Coal mining, selenium, and the costs of toxic pollutants – by Mark Hume (Globe and Mail – January 20, 2014)

The Globe and Mail is Canada’s national newspaper with the second largest broadsheet circulation in the country. It has enormous influence on Canada’s political and business elite.

VANCOUVER — Sutton Lake, near Wilmington, North Carolina, isn’t a place many British Columbians have heard about. But it might not be long before it is cited in court documents here, because of a study that quantifies the cost of replacing fish killed by pollutants.

The 1,100-acre lake was created in 1971 on land owned by Duke Energy to cool water coming from the Sutton Steam Plant. To form the lake, the power company had to dam a creek, which the state government approved only on the condition the reservoir was developed as a public fishery.

The company agreed – and soon had created a place where the fishing was so good it became the focus of bass tournaments.

Sutton Lake, however, was also polluted with selenium leaching from coal ash stored in nearby waste pits. And that’s why Sutton Lake is relevant in Canada, where selenium pollution produced by coal, uranium and bitumen extraction is of growing concern.

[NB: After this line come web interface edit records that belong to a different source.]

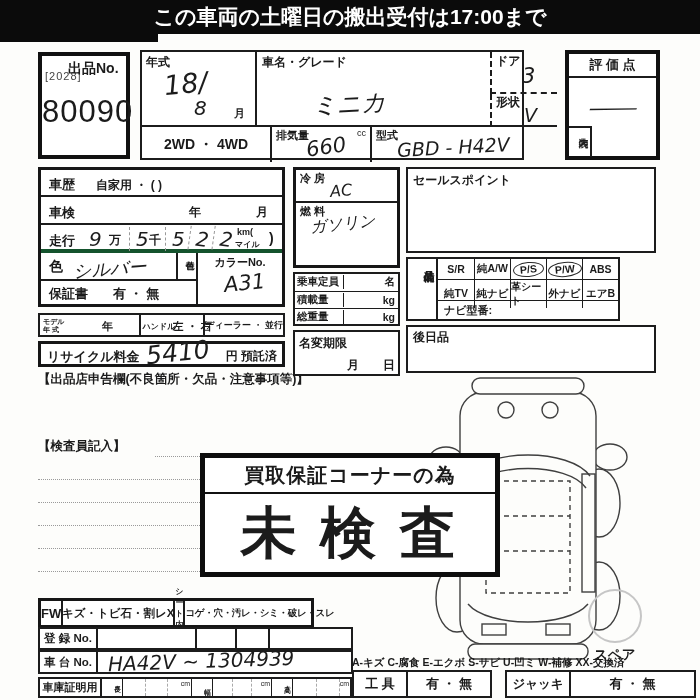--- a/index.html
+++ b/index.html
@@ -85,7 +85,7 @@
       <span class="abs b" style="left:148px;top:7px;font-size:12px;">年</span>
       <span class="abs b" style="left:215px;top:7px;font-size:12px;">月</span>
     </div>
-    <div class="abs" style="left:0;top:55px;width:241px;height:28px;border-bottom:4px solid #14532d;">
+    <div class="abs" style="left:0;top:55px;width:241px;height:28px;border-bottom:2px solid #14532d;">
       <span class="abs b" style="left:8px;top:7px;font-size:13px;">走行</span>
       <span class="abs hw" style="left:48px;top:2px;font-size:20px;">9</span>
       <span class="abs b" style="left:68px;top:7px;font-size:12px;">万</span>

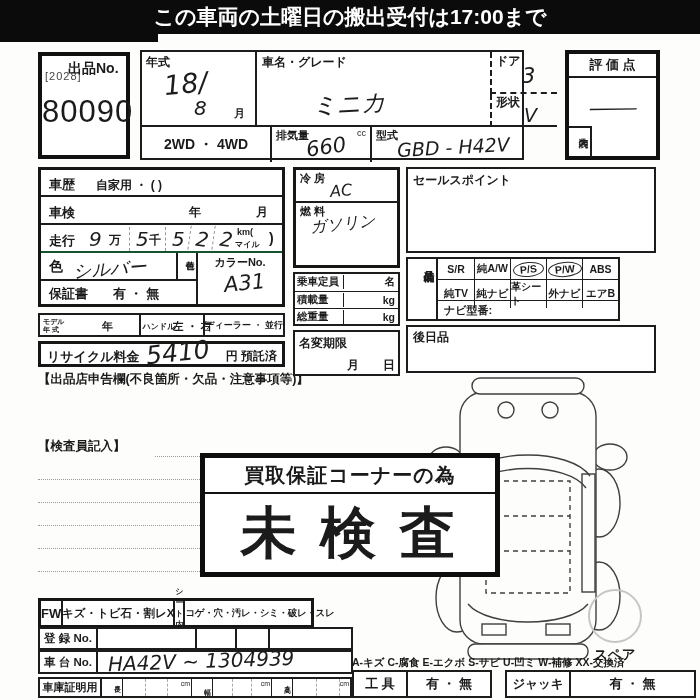--- a/index.html
+++ b/index.html
@@ -152,7 +152,7 @@
       <span class="b" style="margin-left:auto;font-size:10.5px;padding-right:3px;">名</span>
     </div>
     <div style="height:16.5px;border-bottom:1.5px solid #1c1c1c;display:flex;align-items:center;">
-      <span class="b" style="width:46px;font-size:10.5px;border-right:1.5px solid #1c1c1c;padding-left:2px;font-family:Liberation Serif, serif;">積載量</span>
+      <span class="b" style="width:46px;font-size:10.5px;border-right:1.5px solid #1c1c1c;padding-left:16px;font-family:Liberation Serif, serif;">積載量</span>
       <span class="b" style="margin-left:auto;font-size:10.5px;padding-right:3px;">kg</span>
     </div>
     <div style="height:16px;display:flex;align-items:center;">

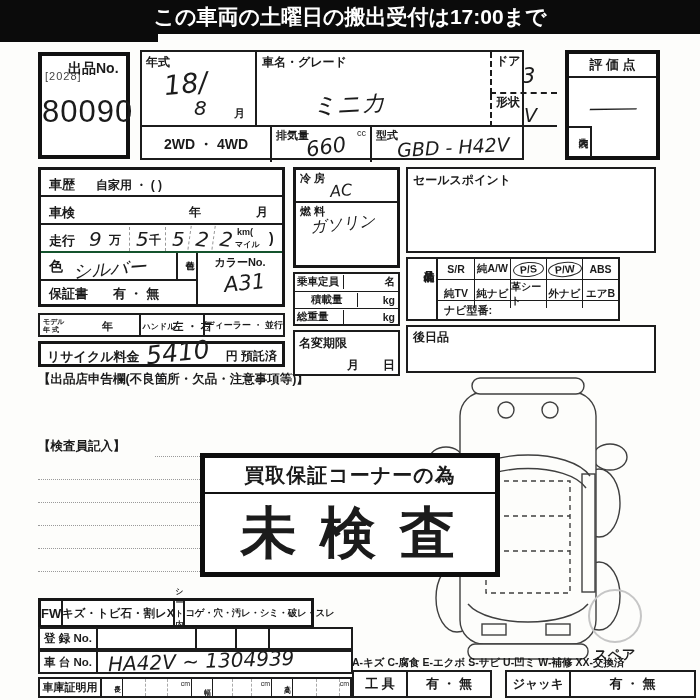--- a/index.html
+++ b/index.html
@@ -133,7 +133,7 @@
     <span class="abs b nw" style="right:5px;top:4px;font-size:12px;">円 預託済</span>
   </div>
 
-  <div class="abs b nw" style="left:38px;top:371px;font-size:12.5px;">【出品店申告欄(不良箇所・欠品・注意事項等)】</div>
+  <div class="abs b nw" style="left:38px;top:371px;font-size:12.5px;">【出品店申告欄(乗車定員・欠品・注意事項等)】</div>
 
   <div class="abs" style="left:293px;top:167px;width:107px;height:101px;border:3px solid #161616;background:#fff;">
     <div style="height:31px;border-bottom:2px solid #1c1c1c;position:relative;">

Dennis Lemly, a leading expert on selenium poisoning and an associate professor at Wake Forest University, reported in a study last month that fish in the lake are being killed and deformed by low but chronic levels of pollution.

He collected more than 1,400 fish from the lake and found them suffering from an array of abnormalities – including twisted spines, distorted mouths and bent tails. He attributes the mutations directly to selenium.

Dr. Lemly also calculated that many fish died at early stages of life because selenium concentrates in fish eggs and deformed young fish are easy prey for predators.

Selenium is a naturally occurring chemical element, but it can be harmful in even very tiny amounts.

It is of concern in B.C. because selenium is released into the environment by coal mining and it has already been detected in the Elk River in the southeast corner of the province, and in the Peace River watershed in the northeast.

In northern Alberta, selenium has been found in the Athabasca River, downstream of the oil sands, where First Nations have been complaining about deformed fish for several years, although no cause has been determined.